Perhaps we can call this ‘slow theatre,’ as an analog to the ‘slow food’ movement. George Bernard Shaw’s epic five-act Back to Methuselah is now being concluded, a full three years after Washington Stage Guild began presenting it. Even more so than Shaw’s other works, it is a drama mainly composed of ideas, typically expressed in very long and very literate monologues and Socratic dialogues. It’s a work of highly idiosyncratic philosophy which you could just as well study on the page, although it is rather more pleasant to hear it delivered in the rich voices of the Guild’s able cast.
Under the guidance of director Bill Largess, the company divided up Shaw’s five acts, which would normally take several hours to perform, into three ‘parts.’ Their first part , presented in 2014, contained Shaw’s dramatization of the Fall from Eden, Cain’s first murder, and then leapt to the 20th century to present his core idea. There, his characters wondered whether the human race could be saved from itself (Shaw having recently witnessed World War I) by ‘going back to Methuselah.’ That is, by living much longer lives – under the theory that just as soon as humans grow mature enough to be able to run the world, they are old and soon die.

Provided information:

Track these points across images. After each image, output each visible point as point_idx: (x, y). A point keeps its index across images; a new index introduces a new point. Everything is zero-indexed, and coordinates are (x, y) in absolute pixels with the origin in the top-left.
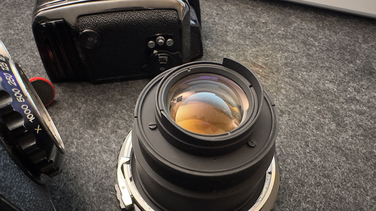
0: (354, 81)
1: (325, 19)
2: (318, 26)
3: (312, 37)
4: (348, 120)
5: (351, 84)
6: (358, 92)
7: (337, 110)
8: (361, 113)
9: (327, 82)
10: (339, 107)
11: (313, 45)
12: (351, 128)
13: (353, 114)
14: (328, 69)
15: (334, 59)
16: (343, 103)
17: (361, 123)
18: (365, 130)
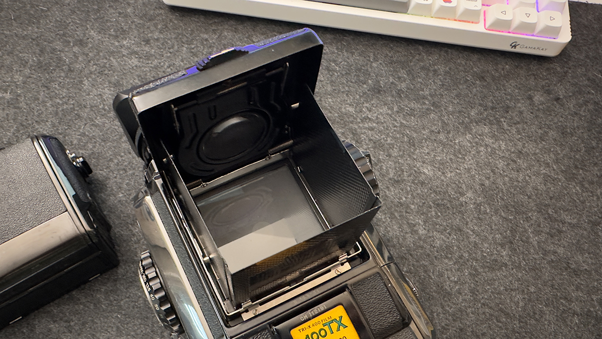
0: (367, 102)
1: (343, 40)
2: (337, 49)
3: (334, 61)
4: (363, 137)
5: (365, 105)
6: (370, 111)
7: (356, 130)
8: (372, 129)
9: (347, 106)
10: (356, 127)
11: (335, 71)
12: (365, 142)
13: (366, 131)
14: (348, 93)
15: (352, 82)
16: (359, 123)
17: (372, 138)
18: (374, 143)
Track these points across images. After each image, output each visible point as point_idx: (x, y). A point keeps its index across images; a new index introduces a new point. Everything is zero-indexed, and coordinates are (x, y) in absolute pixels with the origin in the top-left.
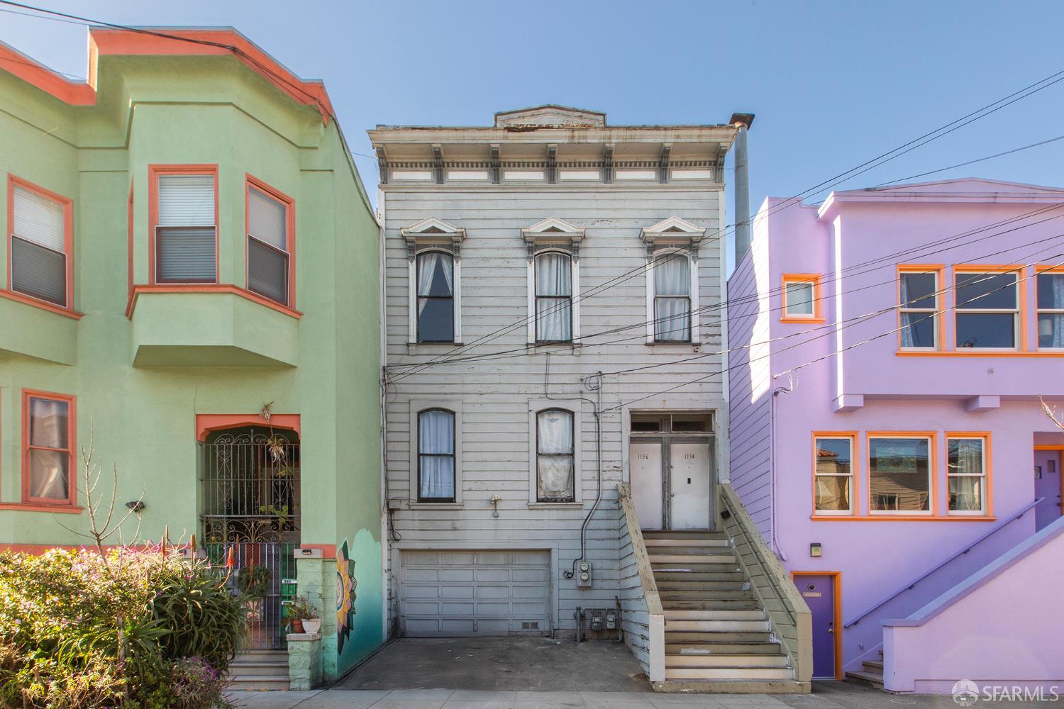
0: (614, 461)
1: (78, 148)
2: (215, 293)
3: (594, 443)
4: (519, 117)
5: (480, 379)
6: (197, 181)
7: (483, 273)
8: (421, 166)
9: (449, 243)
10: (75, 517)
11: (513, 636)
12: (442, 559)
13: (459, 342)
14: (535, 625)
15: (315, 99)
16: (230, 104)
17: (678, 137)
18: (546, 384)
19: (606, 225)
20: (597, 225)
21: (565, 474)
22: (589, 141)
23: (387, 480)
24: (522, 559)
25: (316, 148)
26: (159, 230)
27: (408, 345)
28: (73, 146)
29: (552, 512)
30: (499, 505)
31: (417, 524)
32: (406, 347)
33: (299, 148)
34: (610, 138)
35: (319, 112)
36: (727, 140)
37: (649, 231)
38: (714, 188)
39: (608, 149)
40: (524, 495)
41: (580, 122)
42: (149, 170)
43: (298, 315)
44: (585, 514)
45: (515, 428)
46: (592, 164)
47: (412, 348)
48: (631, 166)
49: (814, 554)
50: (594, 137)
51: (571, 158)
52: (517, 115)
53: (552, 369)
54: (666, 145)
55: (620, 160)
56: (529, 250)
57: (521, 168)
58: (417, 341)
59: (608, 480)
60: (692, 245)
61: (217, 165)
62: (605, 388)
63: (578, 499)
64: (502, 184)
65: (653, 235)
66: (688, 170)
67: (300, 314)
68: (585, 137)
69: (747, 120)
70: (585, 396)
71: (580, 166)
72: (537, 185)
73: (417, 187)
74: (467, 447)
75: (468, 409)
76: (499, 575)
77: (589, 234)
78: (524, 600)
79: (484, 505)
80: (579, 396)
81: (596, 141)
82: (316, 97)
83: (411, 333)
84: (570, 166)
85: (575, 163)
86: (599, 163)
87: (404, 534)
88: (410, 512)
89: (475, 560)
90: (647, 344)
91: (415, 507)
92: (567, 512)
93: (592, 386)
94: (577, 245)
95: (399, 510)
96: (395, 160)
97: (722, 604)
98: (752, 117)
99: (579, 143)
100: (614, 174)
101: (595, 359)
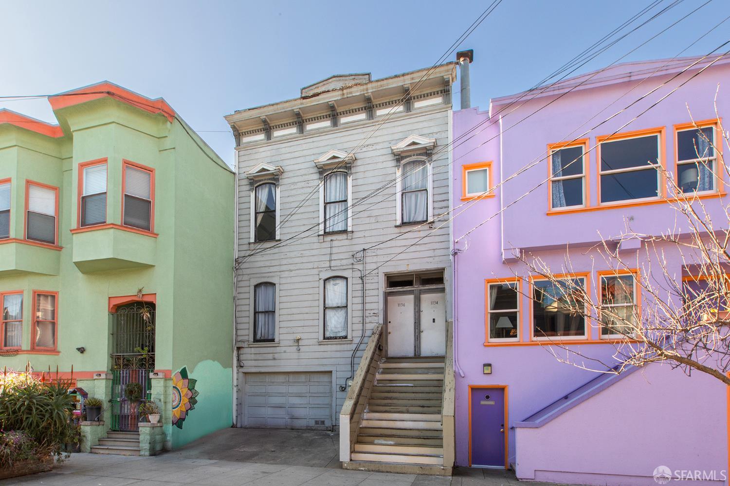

Action item:
Answer these from the theatre review above the records:
(a) How many acts does Shaw's Back to Methuselah have?
(b) Who directed the Washington Stage Guild's production?
(c) In what year did the company present the first part?

Output below:
(a) Five.
(b) Bill Largess.
(c) 2014.